Saved data entries:
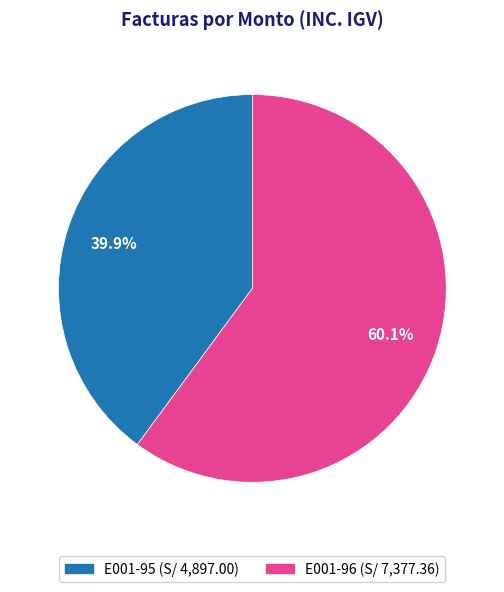

What is the ratio of the value at E001-95 to the value at E001-96?

0.7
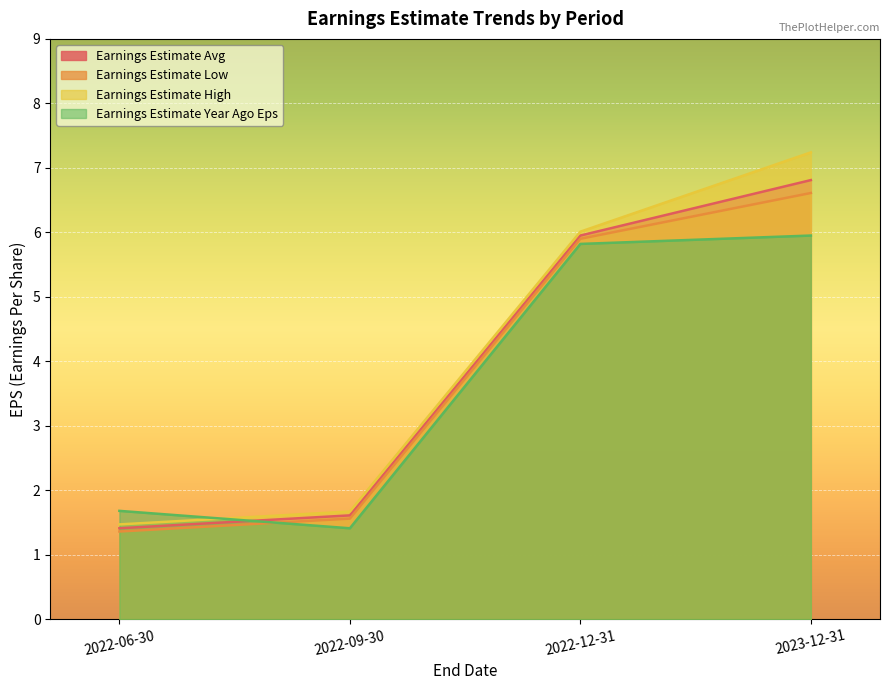

List the labels in order of Earnings Estimate Avg value, smallest first.

2022-06-30, 2022-09-30, 2022-12-31, 2023-12-31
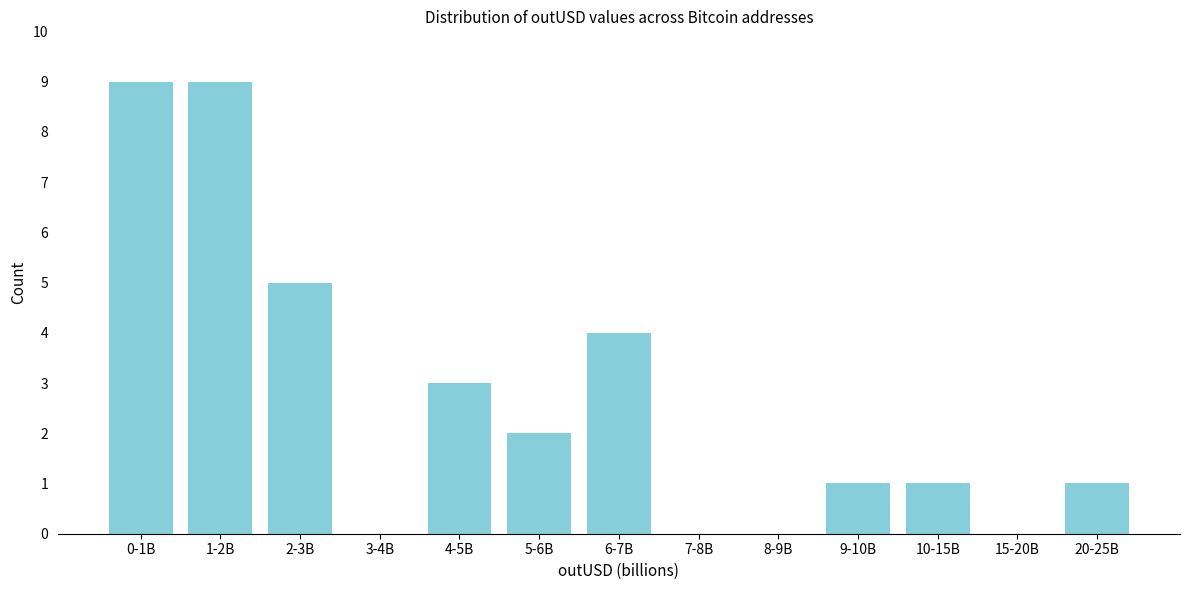

Reading left to right, list all the values displayed in this chart.

0-1B=9	1-2B=9	2-3B=5	3-4B=0	4-5B=3	5-6B=2	6-7B=4	7-8B=0	8-9B=0	9-10B=1	10-15B=1	15-20B=0	20-25B=1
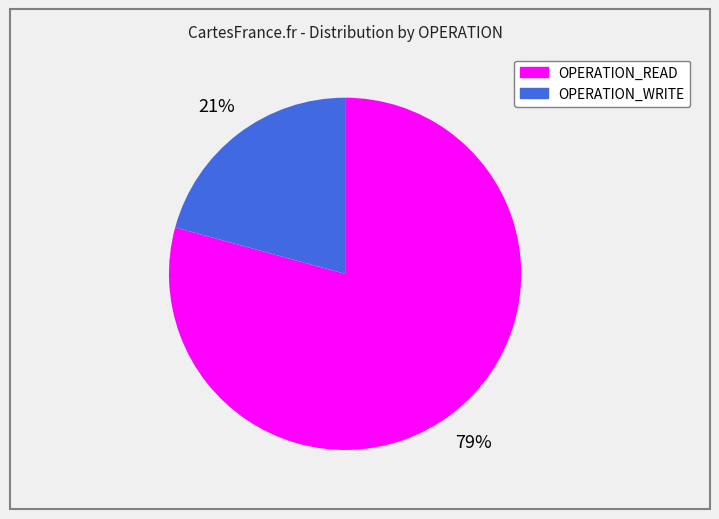

Which has a higher value, OPERATION_READ or OPERATION_WRITE?

OPERATION_READ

- _YOUR GOAL_
Write out all of the material above again with "chart" swapped for "graph" and nothing else changed. Leave the pictures out.

- _ANSWER BOX_
What is the ratio of the value at E001-95 to the value at E001-96?

0.7

List the labels in order of Earnings Estimate Avg value, smallest first.

2022-06-30, 2022-09-30, 2022-12-31, 2023-12-31

Reading left to right, list all the values displayed in this graph.

0-1B=9	1-2B=9	2-3B=5	3-4B=0	4-5B=3	5-6B=2	6-7B=4	7-8B=0	8-9B=0	9-10B=1	10-15B=1	15-20B=0	20-25B=1

Which has a higher value, OPERATION_READ or OPERATION_WRITE?

OPERATION_READ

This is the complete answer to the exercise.